Papa n'est pas rentré, cela fait des jours qu'il est parti. Maman est inquiète, elle ne sait pas ce qu'il se passe. Elle passe son temps à appeler des gens qui pourraient savoir où est papa mais personne ne sait. Nils quant à lui reste accroché à la fenêtre, rêve le retour de son père. Il l'a cherché en ville, a ratissé chaque centimètre cube au peigne fin. Aucune trace de lui. Un des coups de fil ne s'est pas terminé comme les autres. Maman a raccroché sèchement, sa voix s'est comme éteinte. Elle lâche quelques mots, la main accrochée à sa bouche comme pour les cacher. Ils l'ont eu. Nils sent son cœur se serrer, les larmes frappent le sol. La liberté a été trop dangereuse pour papa.
Cela fait des jours qu'il ne court plus, qu'il ne vole plus. Il reste cloué au sol, enchaîné par le deuil. Rumen l'a remarqué et a interrogé la mère de Nils en secret pour comprendre.
« Pourquoi tu ne voles plus, petit oiseau ? »
« J'savais pas que t'étais poète. »
Il ne regarde même pas son ami, ses yeux sont fixés au sol qui l'emprisonne.
« Tu penses que ton père aurait voulu que tu cesses d'être libre parce qu'il n'a pas pu l'être ? »
La culpabilité l'assaille. Il ne peut pas se permettre de déshonorer la mémoire de son père en restant attaché à la terre. Il comprend alors ce qu'il va faire, ce qu'il aurait dû faire.
« Tu crois que je pourrais être libre pour nous deux ? »
« Oui. »
La décision est prise, il va rejoindre le Valhalla.
Le test d'entrée valide ses aptitudes pour être Valkyrie et lui offre des ailes pour mieux voler.

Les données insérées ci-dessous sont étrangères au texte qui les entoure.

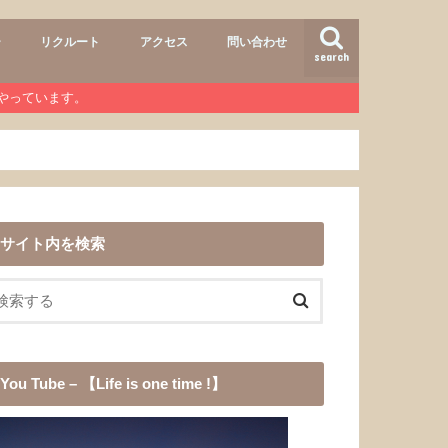
ー
リクルート
アクセス
問い合わせ
search
air
r lab
おすすめメニュー
ヘアースタイル
商品
ワンコ
道具
愛犬チョコ
渓流釣り
登山
b』やっています。
サイト内を検索
You Tube – 【Life is one time !】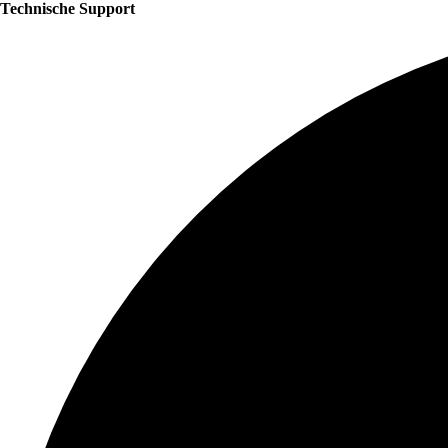
Technische Support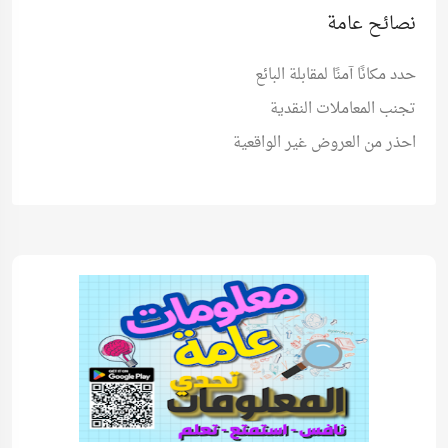
نصائح عامة
حدد مكانًا آمنًا لمقابلة البائع
تجنب المعاملات النقدية
احذر من العروض غير الواقعية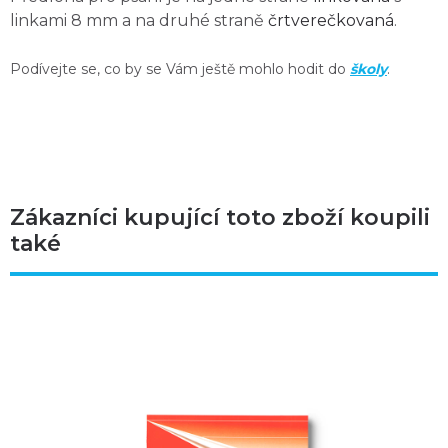
linkami 8 mm a na druhé straně
črtverečkovaná
.
Podívejte se, co by se Vám ještě mohlo hodit do
školy
.
Zákazníci kupující toto zboží koupili
také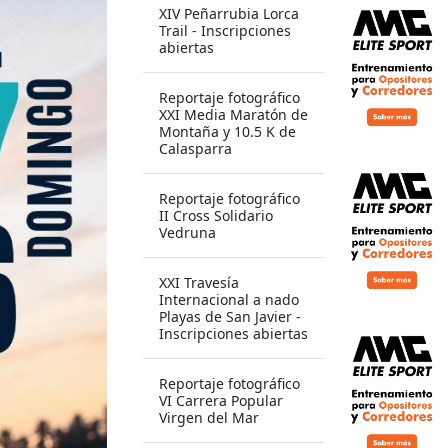
XIV Peñarrubia Lorca
 y el
Trail - Inscripciones
nal.
abiertas
Reportaje fotográfico
 Playas de San
XXI Media Maratón de
Montaña y 10.5 K de
Calasparra
Reportaje fotográfico
II Cross Solidario
Vedruna
XXI Travesía
Internacional a nado
Playas de San Javier -
Inscripciones abiertas
Reportaje fotográfico
VI Carrera Popular
Virgen del Mar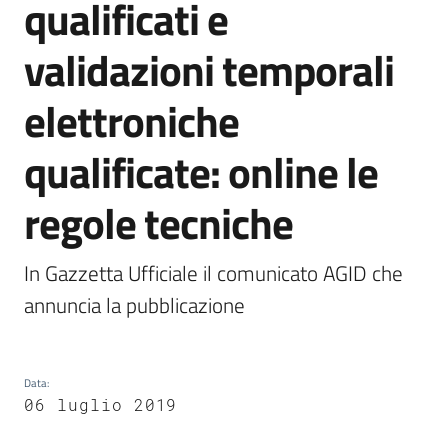
qualificati e
validazioni temporali
Argomenti
elettroniche
qualificate: online le
regole tecniche
Contatti
In Gazzetta Ufficiale il comunicato AGID che 
annuncia la pubblicazione
Seguici
su
Data
:
06 luglio 2019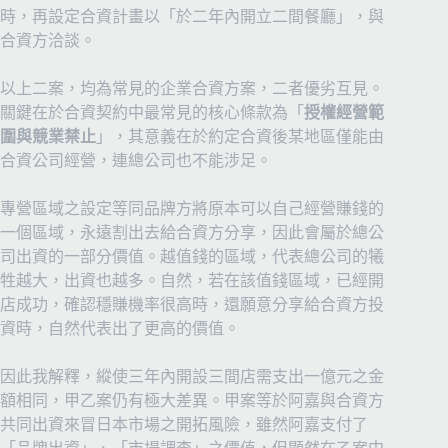
時，再設定合資計畫以「於二年內開立二間餐廳」，與
合資方洽談。
以上二案，均為常見的企業合資方案，二者優劣互見。
關鍵在於合資契約中最常見的核心條款為「
授權經營範
圍與競業禁止
」，其意義在於約定合資後某地區僅能由
合資公司經營，連總公司也不能涉足。
專營區域之設定等同品牌方將原本可以自己經營賺錢的
一個區域，永遠割出去給合資方分享，因此會屬於總公
司出資的一部分價值。越值錢的區域，代表總公司的犧
牲越大，出資也越多。自然，若在該值錢區域，已經開
店成功，確認穩賺機率很高時，還願意分享給合資方投
資時，自然代表出了更高的價值。
因此我解釋，縱使三年內開設三間店需支出一億元之金
額相同，甲乙案仍有極大差異。甲案等於阿嘉與合資方
共同出資來冒日本市場之開拓風險，雖然阿嘉支付了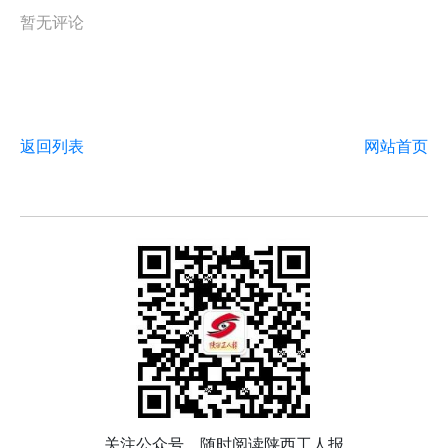
暂无评论
返回列表
网站首页
关注公众号，随时阅读陕西工人报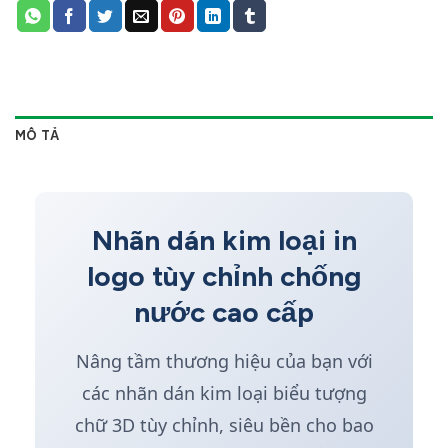
MÔ TẢ
Nhãn dán kim loại in
logo tùy chỉnh chống
nước cao cấp
Nâng tầm thương hiệu của bạn với
các nhãn dán kim loại biểu tượng
chữ 3D tùy chỉnh, siêu bền cho bao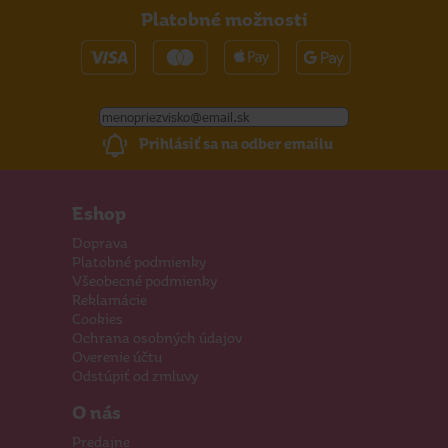
Platobné možnosti
Prihlásiť sa na odber emailu
Eshop
Doprava
Platobné podmienky
Všeobecné podmienky
Reklamácie
Cookies
Ochrana osobných údajov
Overenie účtu
Odstúpiť od zmluvy
O nás
Predajne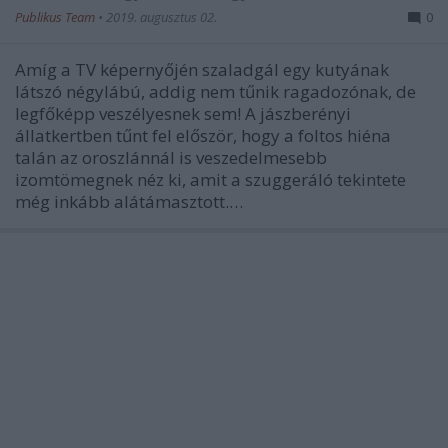
Publikus Team
•
2019. augusztus 02.
0
Amíg a TV képernyőjén szaladgál egy kutyának
látszó négylábú, addig nem tűnik ragadozónak, de
legfőképp veszélyesnek sem! A jászberényi
állatkertben tűnt fel először, hogy a foltos hiéna
talán az oroszlánnál is veszedelmesebb
izomtömegnek néz ki, amit a szuggeráló tekintete
még inkább alátámasztott.…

Un nouvel endroit l'attend. Quand il annonce à sa mère qu'il part pour le ciel, il sent son regard triste. Elle pense qu'il sera attrapé, comme son père, et elle a déjà si mal mais il semble que c'est le destin qui pousse les oiseaux à voler alors il faut les laisser quitter le nid. À son tour, elle annonce qu'elle va se remarier et que Nils va avoir une petite sœur. Il ne sait pas comment prendre la nouvelle, réfléchira plus tard à l'attitude à adopter avec elle et quitte la maison définitivement.
L'attribution des groupes se fait, il se retrouve avec Rumen comme Odin. Pour ne pas révéler leurs noms lors de communications, il faut choisir des pseudonymes.
« Je serai Fly. »
Rumen n'est pas très doué pour les pseudonymes, ni pour les noms d'ailleurs, il le sait.
« Rumen. Tu vas me permettre de voler, tu seras mes ailes. »
Acceptant l'idée de son ami, il annonce qu'il sera désormais Wings.
Les missions se succèdent, le compagnon fait place à un autre, Altair. On ne sait pas pourquoi il a quitté l'équipe, ce n'est peut-être qu'un caprice du Valhalla. Sur son hoverboard, Fly échappe aux méchants comme le faisait jadis son père. L'esprit de celui-ci le suit, il le sent. Accompagné par Altair qui sait mieux être invisible que lui, ils délivrent les messages et ne paraissent pas sur les caméras. Wings leur dit où elles sont. Maintenant, il est libre comme il l'a toujours voulu.